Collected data
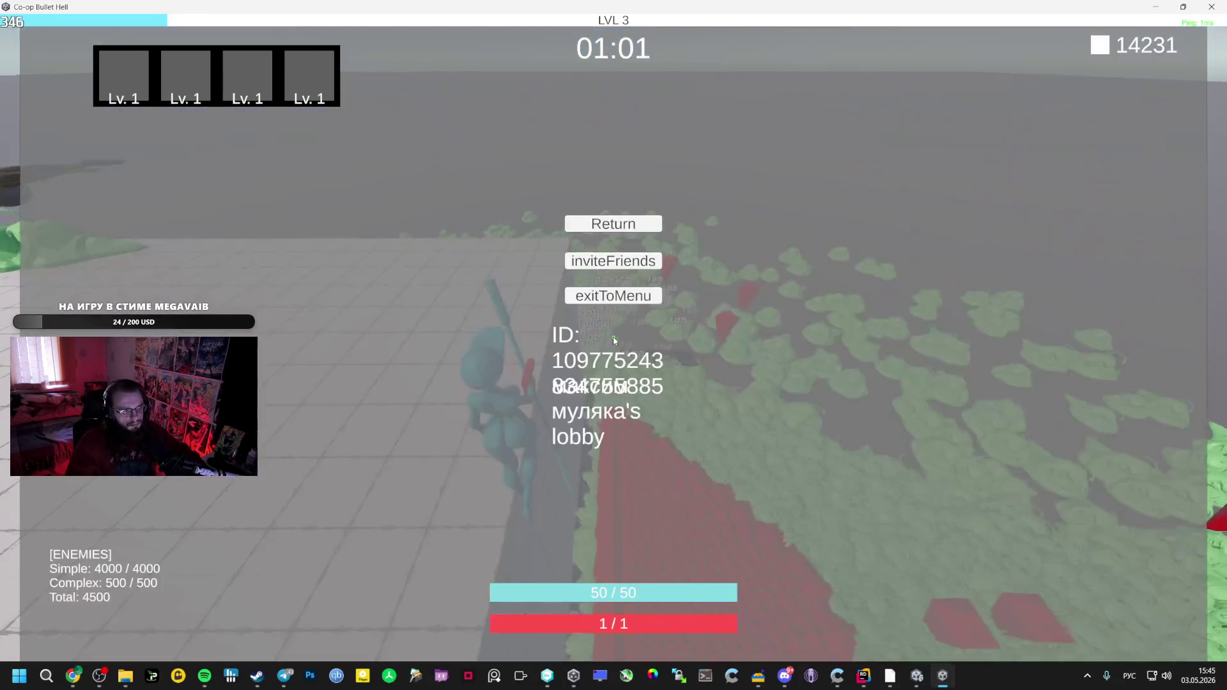
{"action": "key", "text": "Escape"}
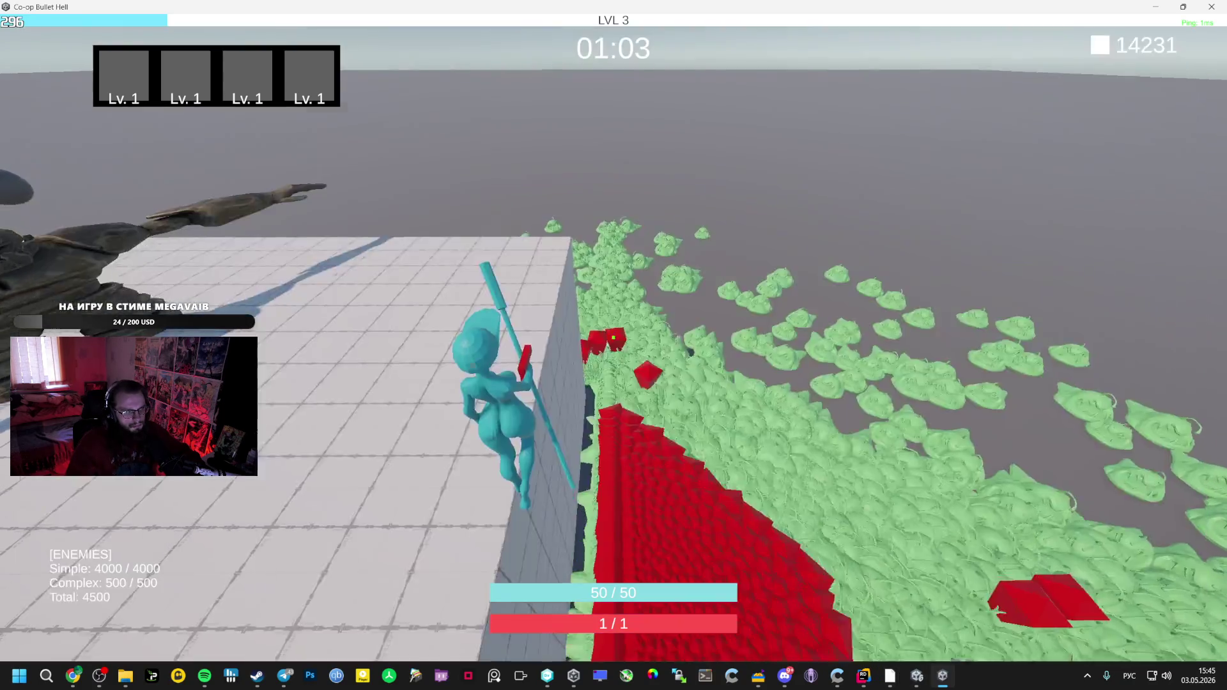
{"action": "key", "text": "Escape"}
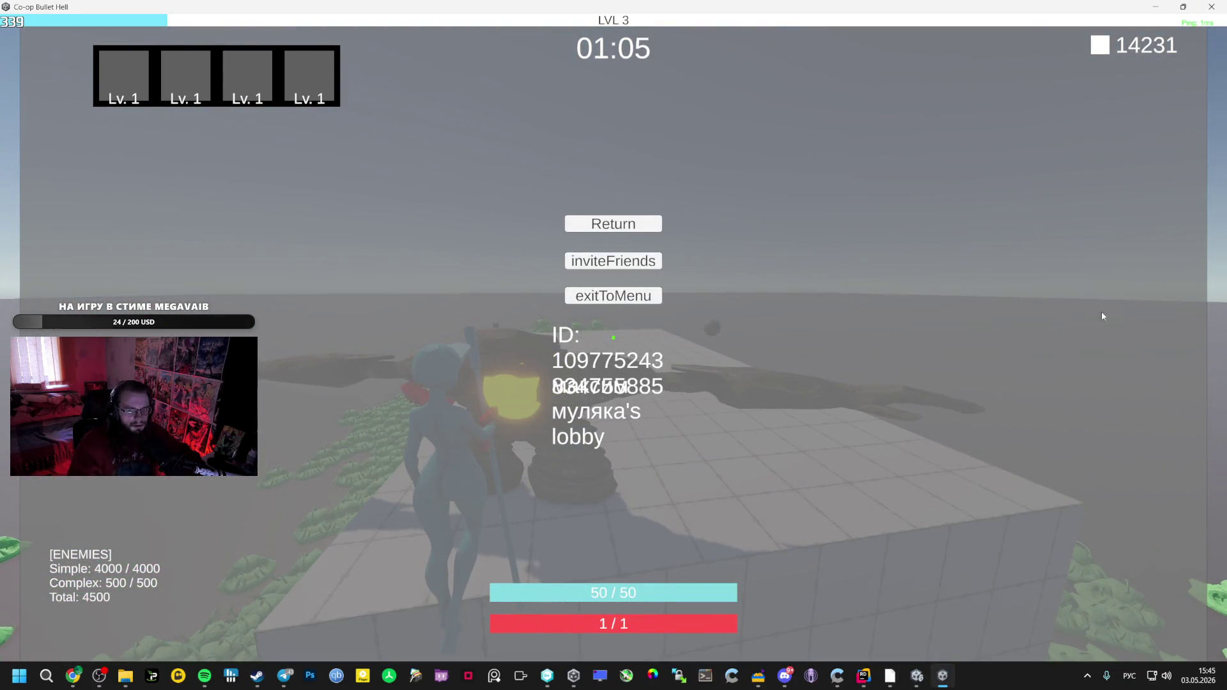
{"action": "key", "text": "alt+F4"}
{"action": "left_click", "coordinate": [915, 672]}
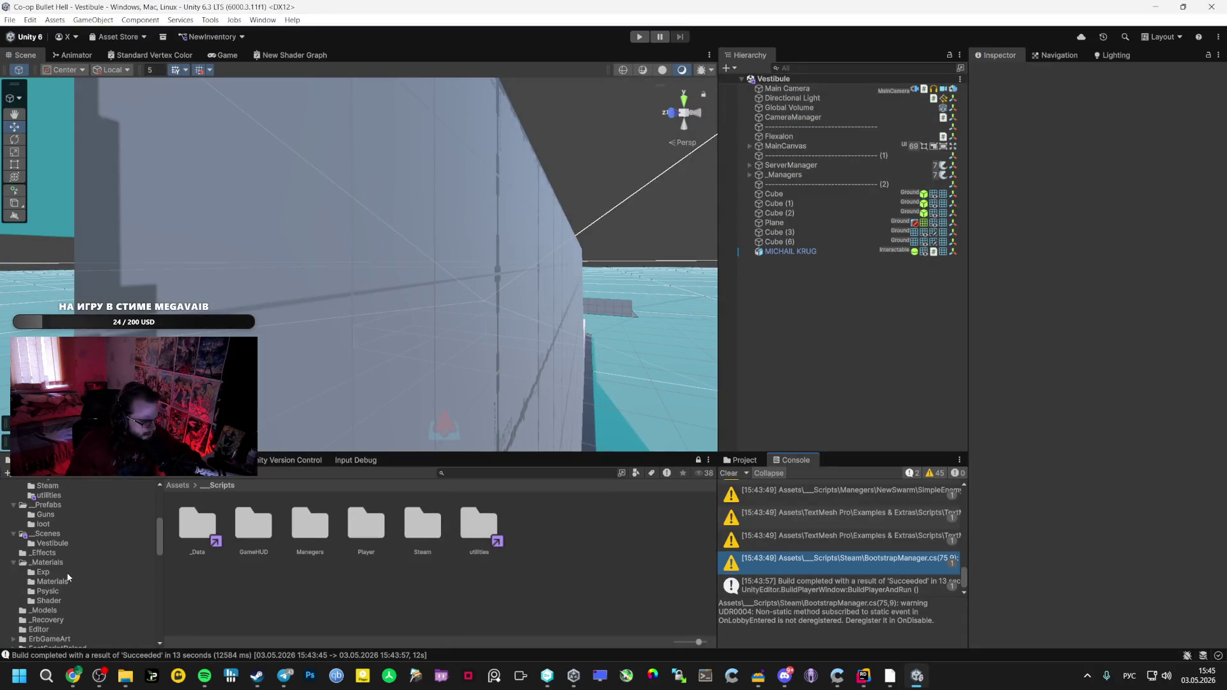
Locate the IngameDebugConsole plugin folder and open the Bootstrap scene
{"action": "scroll", "coordinate": [63, 574], "scroll_direction": "down", "scroll_amount": 2}
{"action": "scroll", "coordinate": [51, 537], "scroll_direction": "down", "scroll_amount": 2}
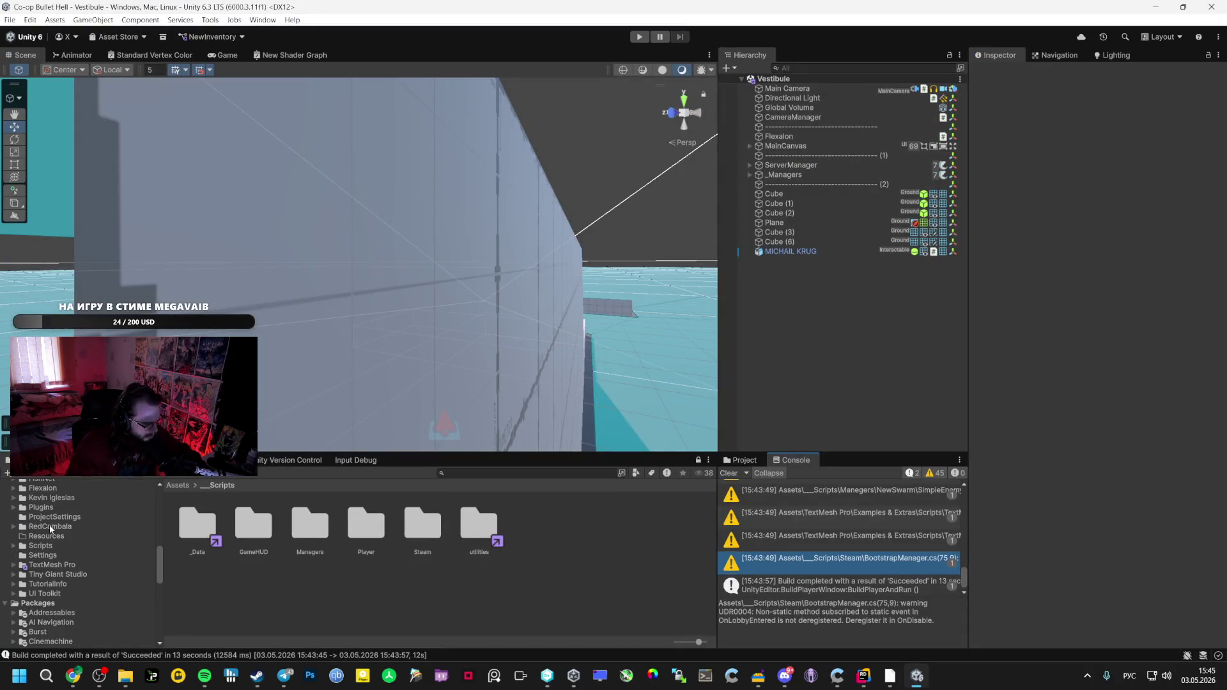
{"action": "left_click", "coordinate": [14, 508]}
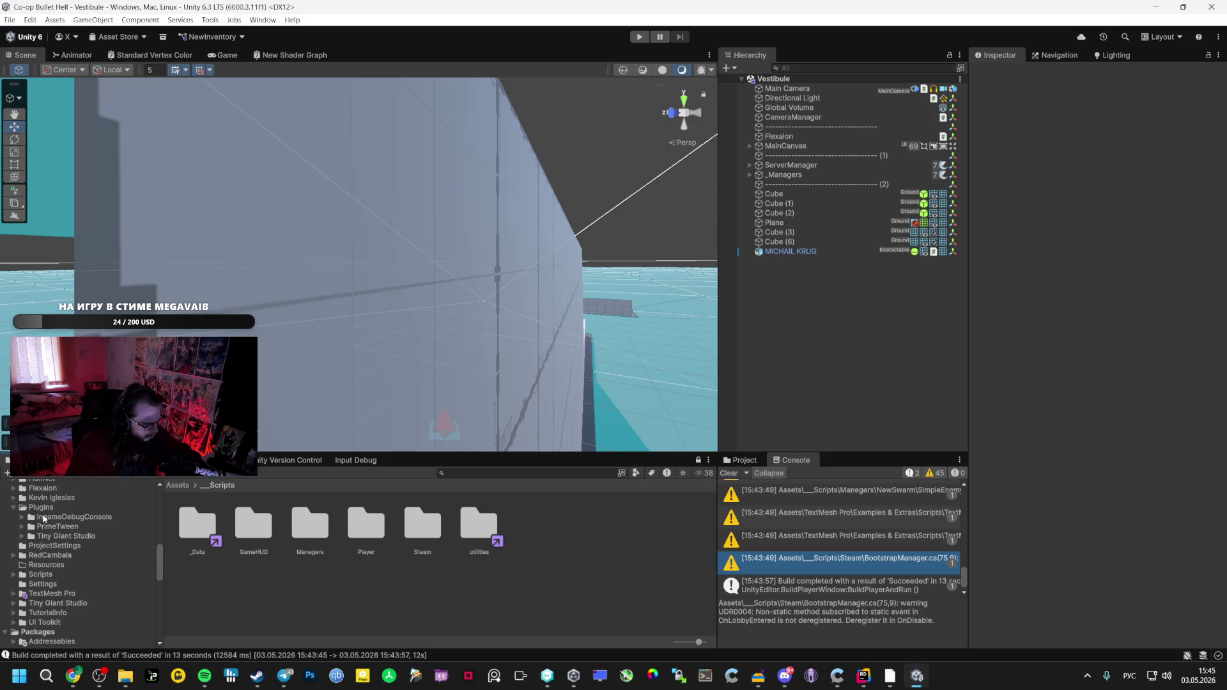
{"action": "left_click", "coordinate": [64, 516]}
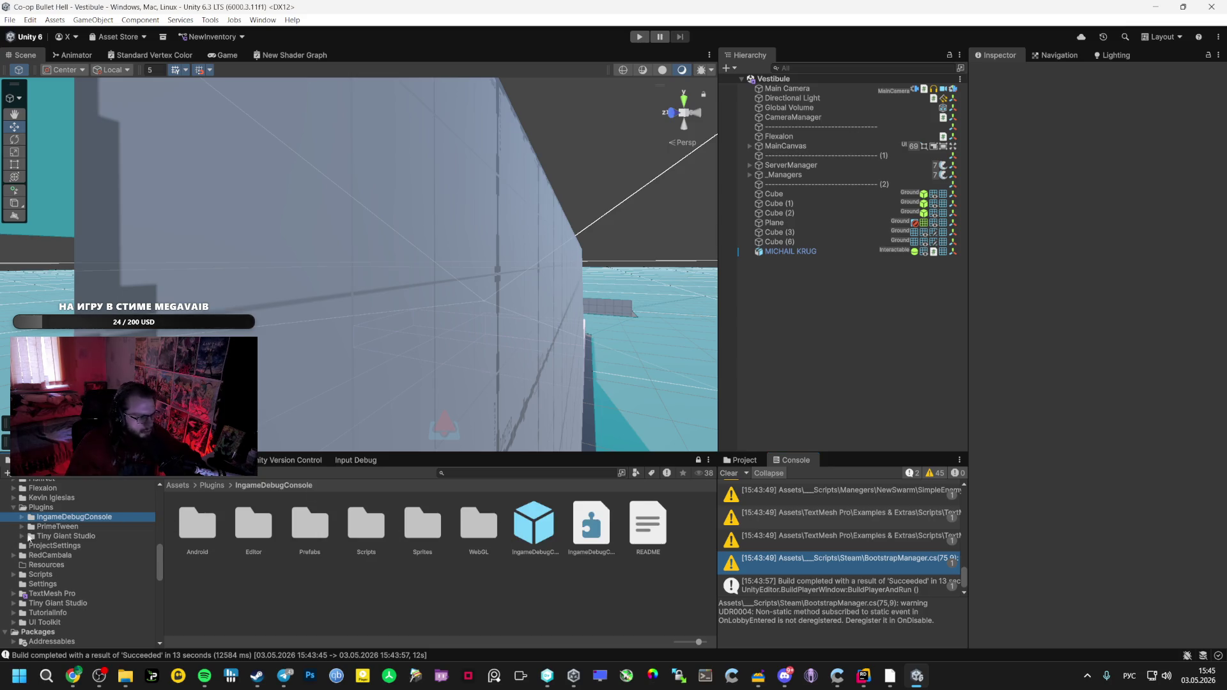
{"action": "scroll", "coordinate": [38, 537], "scroll_direction": "up", "scroll_amount": 2}
{"action": "scroll", "coordinate": [67, 510], "scroll_direction": "up", "scroll_amount": 2}
{"action": "left_click", "coordinate": [51, 501]}
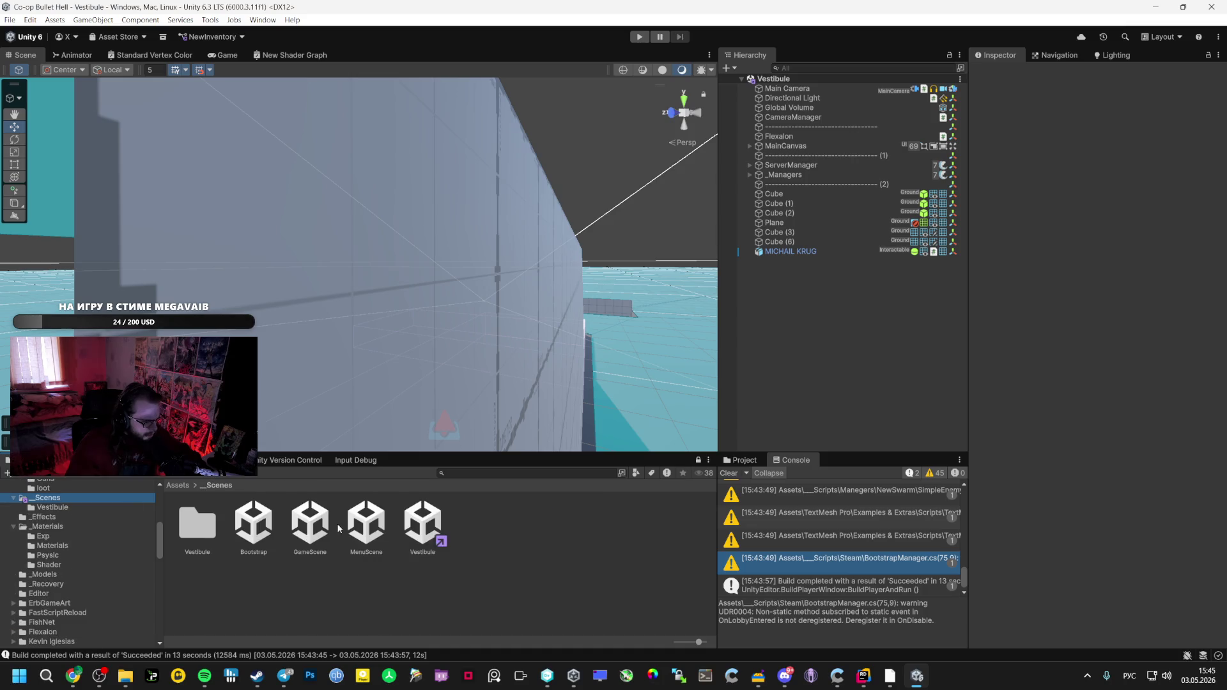
{"action": "double_click", "coordinate": [253, 526]}
Drag the IngameDebugConsole prefab into the Hierarchy, test it in Play mode, then stop
{"action": "scroll", "coordinate": [37, 573], "scroll_direction": "down", "scroll_amount": 3}
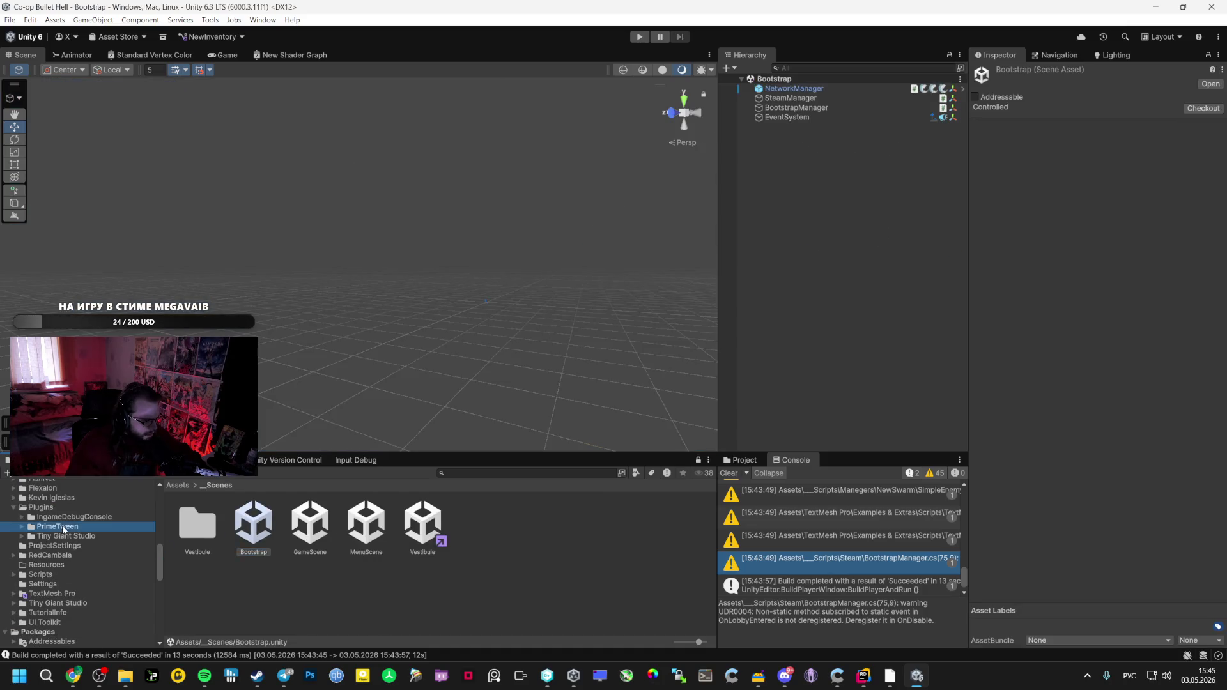
{"action": "left_click", "coordinate": [114, 516]}
{"action": "left_click_drag", "start_coordinate": [523, 541], "coordinate": [799, 282]}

◆ What the task asks ◆
Omit the pictures and reproduce the records above exactly.

◆ Exercise result ◆
{"action": "key", "text": "Escape"}
{"action": "key", "text": "Escape"}
{"action": "key", "text": "alt+F4"}
{"action": "left_click", "coordinate": [915, 672]}
Locate the IngameDebugConsole plugin folder and open the Bootstrap scene
{"action": "scroll", "coordinate": [63, 574], "scroll_direction": "down", "scroll_amount": 2}
{"action": "scroll", "coordinate": [51, 537], "scroll_direction": "down", "scroll_amount": 2}
{"action": "left_click", "coordinate": [14, 508]}
{"action": "left_click", "coordinate": [64, 516]}
{"action": "scroll", "coordinate": [38, 537], "scroll_direction": "up", "scroll_amount": 2}
{"action": "scroll", "coordinate": [67, 510], "scroll_direction": "up", "scroll_amount": 2}
{"action": "left_click", "coordinate": [51, 501]}
{"action": "double_click", "coordinate": [253, 526]}
Drag the IngameDebugConsole prefab into the Hierarchy, test it in Play mode, then stop
{"action": "scroll", "coordinate": [37, 573], "scroll_direction": "down", "scroll_amount": 3}
{"action": "left_click", "coordinate": [114, 516]}
{"action": "left_click_drag", "start_coordinate": [523, 541], "coordinate": [799, 282]}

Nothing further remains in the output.